A good chef's knife has a certain weight distribution. The blade tapers at a specific angle. The handle fits a particular grip. None of this is accidental — every dimension is the result of accumulated understanding about how knives are used, passed down and refined over centuries.

Software rarely has this kind of depth. Most of it is assembled quickly, optimized for shipping. Features are layered on rather than integrated. The result is tools that work, technically, but leave users with a vague sense of friction — nothing broken, nothing exceptional.

The craftsperson, by contrast, is obsessed with the material. They understand not just what something does, but why it was designed that way, and what that reveals about how it will be used.

What "Feeling Good" Actually Means

When software feels good, I think a few things are happening:

It is honest about what it is. A text editor doesn't try to be a publication platform. A task manager doesn't try to be a social network. Scope is a form of integrity.

It responds well. Interactions are fast, or feel fast. Animations don't mask delays — they communicate process. The interface acknowledges your actions.

It treats you as capable. Good tools make your intent clear without being condescending. They provide enough information to understand what's happening without overwhelming you with it.

It is consistent. The same gesture does the same thing. Terminology is stable. Mental models transfer between parts of the application.

The Cost of Not Caring

When software doesn't feel good, the cost is invisible but real. Users work around rough edges. They develop habits that compensate for confusing interfaces. They abandon tools that could have served them well.

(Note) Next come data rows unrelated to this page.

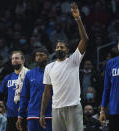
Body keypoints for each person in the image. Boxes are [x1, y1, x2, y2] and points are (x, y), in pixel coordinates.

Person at [40, 3, 88, 131]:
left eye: (61, 47)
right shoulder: (49, 67)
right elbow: (46, 92)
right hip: (56, 109)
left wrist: (78, 19)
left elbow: (84, 39)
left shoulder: (74, 60)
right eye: (57, 47)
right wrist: (42, 113)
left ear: (67, 50)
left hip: (73, 108)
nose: (58, 49)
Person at [16, 48, 52, 131]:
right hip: (33, 115)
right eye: (37, 55)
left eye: (41, 55)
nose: (38, 57)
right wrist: (20, 116)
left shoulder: (53, 73)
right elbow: (24, 96)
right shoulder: (29, 74)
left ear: (47, 57)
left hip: (50, 115)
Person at [0, 51, 28, 131]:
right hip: (11, 114)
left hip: (26, 114)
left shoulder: (29, 75)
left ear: (23, 60)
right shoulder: (8, 77)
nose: (14, 60)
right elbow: (0, 95)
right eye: (13, 58)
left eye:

More insidiously, software that doesn't feel good communicates that its makers didn't think about you. Whether or not that's true, the product carries that impression.

A Practice, Not a Feature

The quality I'm describing isn't something you add at the end. It's the result of sustained attention throughout a project — constant questioning of whether something is actually clear, actually fast, actually honest.

It requires treating users as real people with limited time and attention, rather than as sources of engagement metrics. It requires resisting the temptation to add more, and instead doing less, better.

This is hard. Markets don't always reward it. But software that genuinely serves people — that makes something in their life a little cleaner, a little more reliable — is worth making.

That seems like a good enough reason to try.